Just before the closing remark, in all of the last calls, people were asking us about the market share of us against the other MLP companies. This time, it hasn't been us, but I decided to help you a bit and give you the details from the only objective source in the market. So, as we said in the past, there is no ability for a company to measure market share of newly installed systems. The only one who does it constantly is media Greentech Media. Since Q1 2018, Greentech Media show steady growth of SolarEdge market share in the U.S. residential market from 45.7% in Q1 2018 to 59.5% in Q1 2019. At the same time, tells Greentech Media again the other MLP company market share from 23.1% into in Q1 2018 to 17.1% to Q1 2019. As you may know, the other MLP company acquired the micro inverter business of SunPower on August 2018. And since this quarter, they also include the sales of SunPower. Even when combining or taken into -- the share of the other MLP company, the SunPower micro inverter business since Q4 2018, the combined share decreased from 29.2% in Q4 2018 to 26.8% in Q1 2019.

Lastly to those who try to calculate market share from reported shipments, the shipment number are not representing market share trends and these are affected by customer inventory. I hope this will give you the motivation to get into the numbers of market share from Greentech Media rather from the shipment numbers that Company's reported on themselves.

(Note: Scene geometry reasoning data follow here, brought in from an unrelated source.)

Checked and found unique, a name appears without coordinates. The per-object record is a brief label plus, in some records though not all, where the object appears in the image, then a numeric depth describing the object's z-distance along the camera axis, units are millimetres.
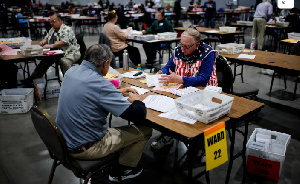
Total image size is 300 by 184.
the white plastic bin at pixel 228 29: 6941
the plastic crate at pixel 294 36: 5577
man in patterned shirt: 4520
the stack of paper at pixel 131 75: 2902
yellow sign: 1701
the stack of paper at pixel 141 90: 2414
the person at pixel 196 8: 14284
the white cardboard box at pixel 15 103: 3869
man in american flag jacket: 2551
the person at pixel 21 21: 9662
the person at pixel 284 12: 10805
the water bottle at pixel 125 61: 3214
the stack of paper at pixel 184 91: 2325
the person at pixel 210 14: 11594
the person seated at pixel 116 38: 5316
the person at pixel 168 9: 14371
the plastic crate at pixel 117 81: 2542
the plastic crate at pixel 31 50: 4081
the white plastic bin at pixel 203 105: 1775
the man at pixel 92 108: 1732
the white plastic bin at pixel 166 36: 5695
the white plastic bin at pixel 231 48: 4219
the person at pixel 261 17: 8038
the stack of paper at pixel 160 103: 2062
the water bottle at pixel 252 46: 4633
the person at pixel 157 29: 6185
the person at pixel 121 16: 10272
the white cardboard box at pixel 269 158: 2295
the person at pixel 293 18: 7773
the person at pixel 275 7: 12794
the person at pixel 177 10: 12641
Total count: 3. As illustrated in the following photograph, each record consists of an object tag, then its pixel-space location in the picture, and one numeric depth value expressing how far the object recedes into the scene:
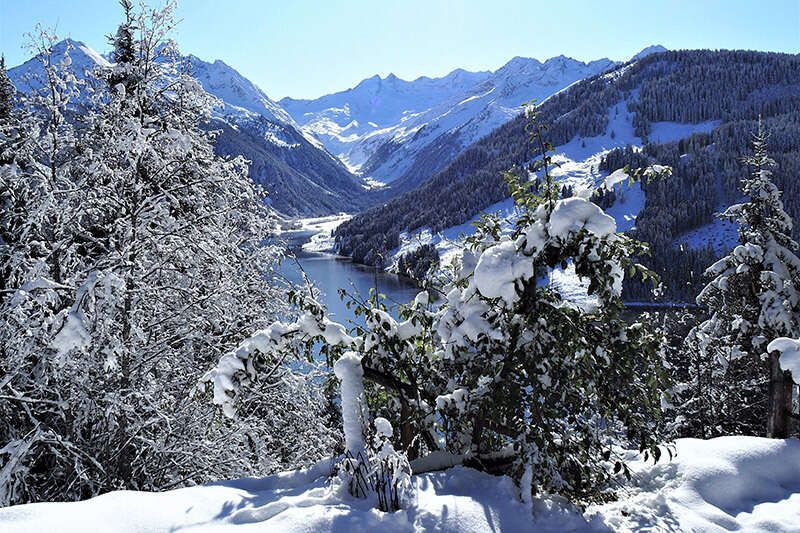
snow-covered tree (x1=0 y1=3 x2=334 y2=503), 7.72
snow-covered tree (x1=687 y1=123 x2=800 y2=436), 10.99
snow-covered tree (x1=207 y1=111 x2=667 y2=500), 4.66
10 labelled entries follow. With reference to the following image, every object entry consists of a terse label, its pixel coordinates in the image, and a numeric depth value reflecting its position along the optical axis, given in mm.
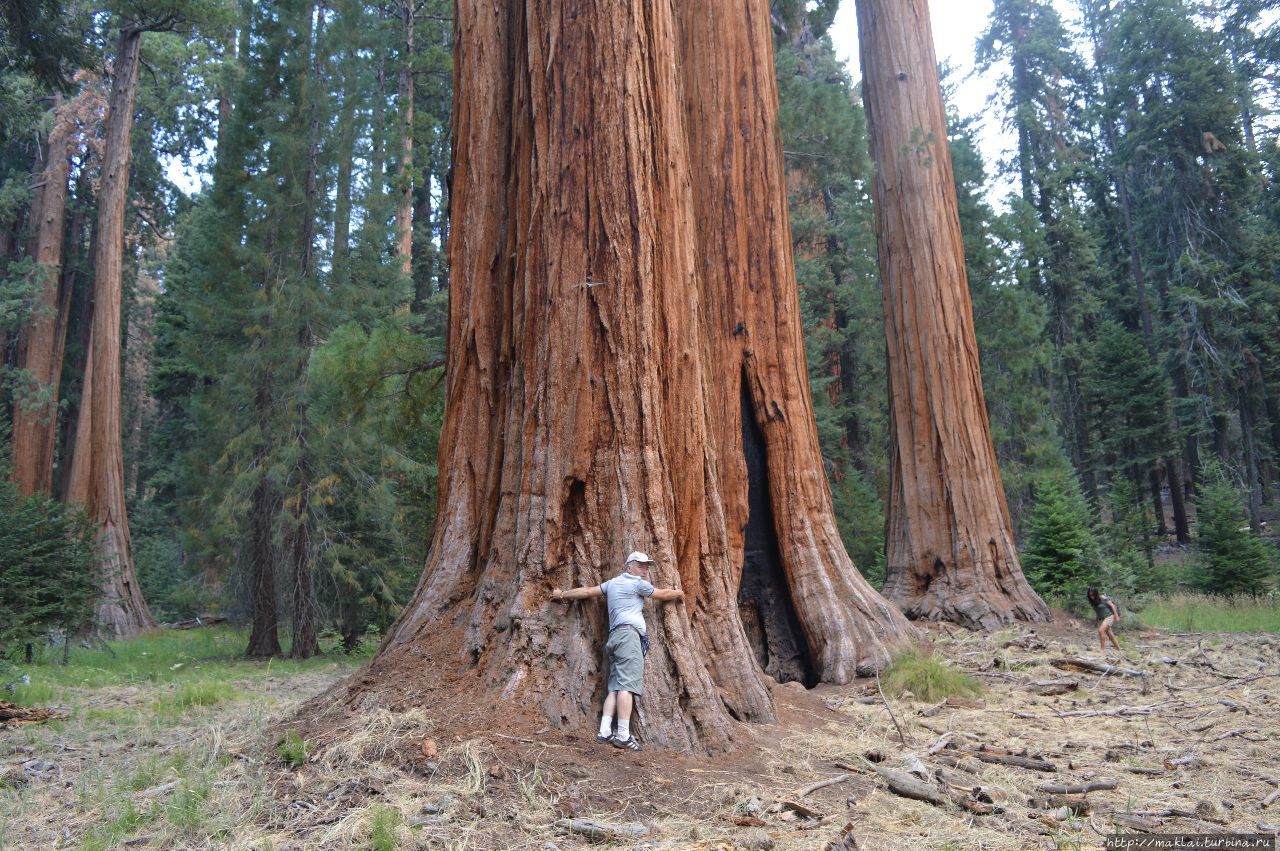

And now will go to my summary. In summary, our second quarter results show continued successful execution of our business strategy with record revenues and consistently stable profitability. We are well-positioned to continue the growth of our business with new product offerings in the solid business and are confident that our acquired business will in time also create value far beyond the solar market, which we currently lead. Thank you all very much for joining us on today's call. All the best.

Operator

Thank you. Ladies and gentlemen, this concludes today's conference. You may now disconnect.